10位スタートのエバンスは逆にスタートからだいたい11位で集団の中にいて、他の人が先にピットに入ってくれたところで19秒台中盤まで攻めて20周目にピットへ。モルターラも同じような考えで19周目に入っているようで、とりあえず今回のレースで正解はこっちのパターンでした。
どうしてもピットブースト・アタックモード、という2つの道具があるのでここに目を奪われがちですが、実際にはもう1つの道具『普通に走る』があります。今回のような設定だと節約要素が少なくてフォーミュラEとしては速いレースになりますが、それでもなおエナジー節約のために最低限のリフト&コーストは求められるので、逆から言えば残量に余力があるとこれを無くして1~2秒速く走る余地があります。
ピットが無いと集団の中にいる人はこれをやろうとしたってできないわけですが、ピットありなら一般的なレースと同様にアンダーカット/オーバーカットが効くわけで、有効活用すればアタックを使わずともスルッと順位を上げることができます。
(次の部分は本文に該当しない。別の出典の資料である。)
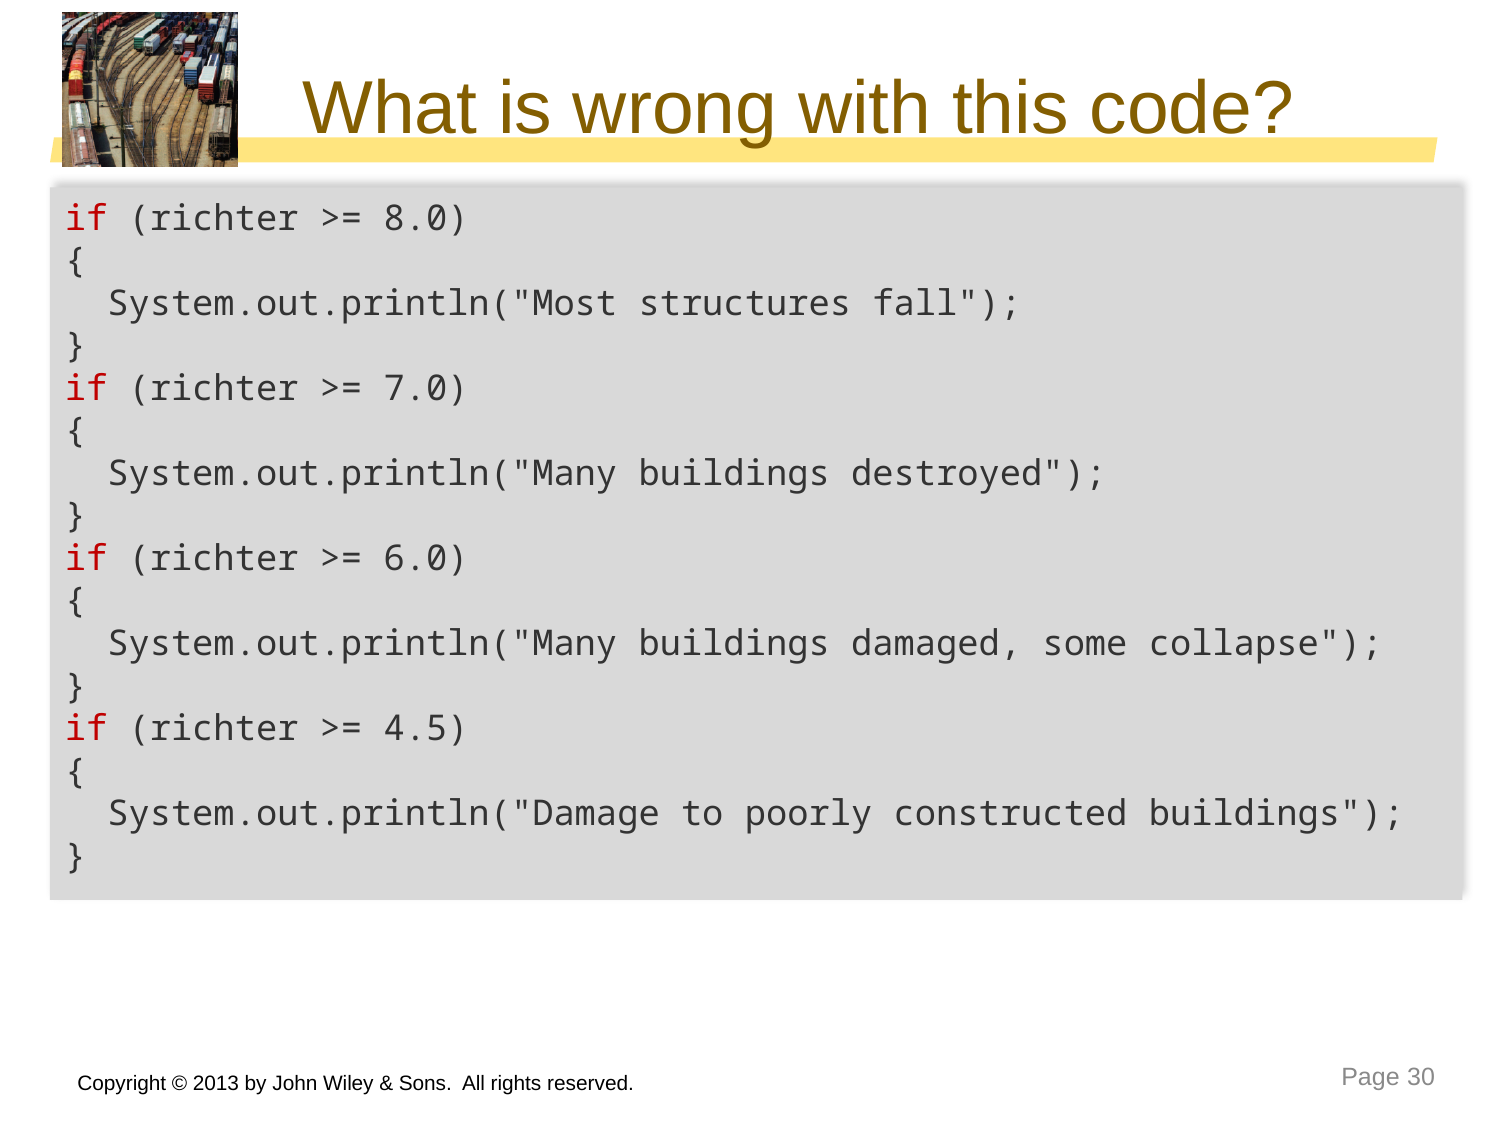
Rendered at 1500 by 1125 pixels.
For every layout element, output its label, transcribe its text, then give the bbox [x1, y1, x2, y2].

text_box if (richter >= 8.0) { System.out.println("Most structures fall"); } if (richter >= 7.0) { System.out.println("Many buildings destroyed"); } if (richter >= 6.0) { System.out.println("Many buildings damaged, some collapse"); } if (richter >= 4.5) { System.out.println("Damage to poorly constructed buildings"); } [49, 187, 1463, 900]
picture [62, 12, 238, 167]
slide_number Page 30 [1187, 1050, 1450, 1100]
title What is wrong with this code? [287, 45, 1450, 163]
footer Copyright © 2013 by John Wiley & Sons. All rights reserved. [62, 1037, 726, 1104]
今回上位に来た人はそこが非常に巧みで戦い方を熟知しているなと感じました。グンターに関しては、そもそも予選が出来すぎで車の仕上がりにあんまり自信が無かった、というのもあったみたいですけどね。
それと、ティクタムが「俺のタイヤは太陽の核より熱いぜ」という謎のキザな(?)情報を伝えていましたが、単純にタイヤの状況を適切に保ち続けて自動車として速く走らせることもけっこう大変なレースだったと思うので、単純にその点での優劣も大きかったでしょう。マネージメントが前面に出てくるから案外忘れがちですが自動車レースの基本部分ももちろん重要ですね。